**Written problem:**
Can you copy each line of the records below, word for word and in the same order?
========================
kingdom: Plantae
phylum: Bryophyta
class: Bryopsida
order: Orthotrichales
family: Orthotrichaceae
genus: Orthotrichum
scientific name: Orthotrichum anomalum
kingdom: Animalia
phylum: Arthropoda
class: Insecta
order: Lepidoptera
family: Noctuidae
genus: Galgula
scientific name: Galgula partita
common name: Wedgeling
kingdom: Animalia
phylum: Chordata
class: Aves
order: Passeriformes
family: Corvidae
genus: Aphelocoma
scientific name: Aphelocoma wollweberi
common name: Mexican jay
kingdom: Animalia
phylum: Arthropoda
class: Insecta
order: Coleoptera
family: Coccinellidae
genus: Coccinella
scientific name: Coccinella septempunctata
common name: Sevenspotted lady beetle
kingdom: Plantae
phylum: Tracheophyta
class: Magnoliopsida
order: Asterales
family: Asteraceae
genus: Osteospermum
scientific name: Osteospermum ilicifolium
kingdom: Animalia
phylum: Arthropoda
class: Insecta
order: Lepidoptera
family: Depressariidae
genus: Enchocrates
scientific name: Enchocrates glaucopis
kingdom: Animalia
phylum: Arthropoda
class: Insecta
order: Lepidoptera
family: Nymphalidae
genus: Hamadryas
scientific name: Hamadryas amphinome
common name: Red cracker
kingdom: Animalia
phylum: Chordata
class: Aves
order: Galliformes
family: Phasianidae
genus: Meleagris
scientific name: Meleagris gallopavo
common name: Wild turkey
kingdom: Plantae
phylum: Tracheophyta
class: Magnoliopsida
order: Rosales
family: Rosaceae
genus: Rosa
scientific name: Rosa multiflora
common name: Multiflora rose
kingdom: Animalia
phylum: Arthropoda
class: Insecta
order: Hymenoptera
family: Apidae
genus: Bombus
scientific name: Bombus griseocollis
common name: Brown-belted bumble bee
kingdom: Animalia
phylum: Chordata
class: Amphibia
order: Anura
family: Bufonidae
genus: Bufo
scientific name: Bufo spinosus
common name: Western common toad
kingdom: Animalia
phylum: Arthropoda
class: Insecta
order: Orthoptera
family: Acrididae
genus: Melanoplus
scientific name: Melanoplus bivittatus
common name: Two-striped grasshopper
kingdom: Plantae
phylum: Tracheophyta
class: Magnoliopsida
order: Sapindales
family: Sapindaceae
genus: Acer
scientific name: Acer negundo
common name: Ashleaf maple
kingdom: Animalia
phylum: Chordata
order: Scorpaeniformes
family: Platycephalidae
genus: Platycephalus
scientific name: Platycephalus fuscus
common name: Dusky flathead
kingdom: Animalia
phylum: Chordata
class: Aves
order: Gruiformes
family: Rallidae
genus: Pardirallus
========================
**Solution to this exercise:**
kingdom: Plantae
phylum: Bryophyta
class: Bryopsida
order: Orthotrichales
family: Orthotrichaceae
genus: Orthotrichum
scientific name: Orthotrichum anomalum
kingdom: Animalia
phylum: Arthropoda
class: Insecta
order: Lepidoptera
family: Noctuidae
genus: Galgula
scientific name: Galgula partita
common name: Wedgeling
kingdom: Animalia
phylum: Chordata
class: Aves
order: Passeriformes
family: Corvidae
genus: Aphelocoma
scientific name: Aphelocoma wollweberi
common name: Mexican jay
kingdom: Animalia
phylum: Arthropoda
class: Insecta
order: Coleoptera
family: Coccinellidae
genus: Coccinella
scientific name: Coccinella septempunctata
common name: Sevenspotted lady beetle
kingdom: Plantae
phylum: Tracheophyta
class: Magnoliopsida
order: Asterales
family: Asteraceae
genus: Osteospermum
scientific name: Osteospermum ilicifolium
kingdom: Animalia
phylum: Arthropoda
class: Insecta
order: Lepidoptera
family: Depressariidae
genus: Enchocrates
scientific name: Enchocrates glaucopis
kingdom: Animalia
phylum: Arthropoda
class: Insecta
order: Lepidoptera
family: Nymphalidae
genus: Hamadryas
scientific name: Hamadryas amphinome
common name: Red cracker
kingdom: Animalia
phylum: Chordata
class: Aves
order: Galliformes
family: Phasianidae
genus: Meleagris
scientific name: Meleagris gallopavo
common name: Wild turkey
kingdom: Plantae
phylum: Tracheophyta
class: Magnoliopsida
order: Rosales
family: Rosaceae
genus: Rosa
scientific name: Rosa multiflora
common name: Multiflora rose
kingdom: Animalia
phylum: Arthropoda
class: Insecta
order: Hymenoptera
family: Apidae
genus: Bombus
scientific name: Bombus griseocollis
common name: Brown-belted bumble bee
kingdom: Animalia
phylum: Chordata
class: Amphibia
order: Anura
family: Bufonidae
genus: Bufo
scientific name: Bufo spinosus
common name: Western common toad
kingdom: Animalia
phylum: Arthropoda
class: Insecta
order: Orthoptera
family: Acrididae
genus: Melanoplus
scientific name: Melanoplus bivittatus
common name: Two-striped grasshopper
kingdom: Plantae
phylum: Tracheophyta
class: Magnoliopsida
order: Sapindales
family: Sapindaceae
genus: Acer
scientific name: Acer negundo
common name: Ashleaf maple
kingdom: Animalia
phylum: Chordata
order: Scorpaeniformes
family: Platycephalidae
genus: Platycephalus
scientific name: Platycephalus fuscus
common name: Dusky flathead
kingdom: Animalia
phylum: Chordata
class: Aves
order: Gruiformes
family: Rallidae
genus: Pardirallus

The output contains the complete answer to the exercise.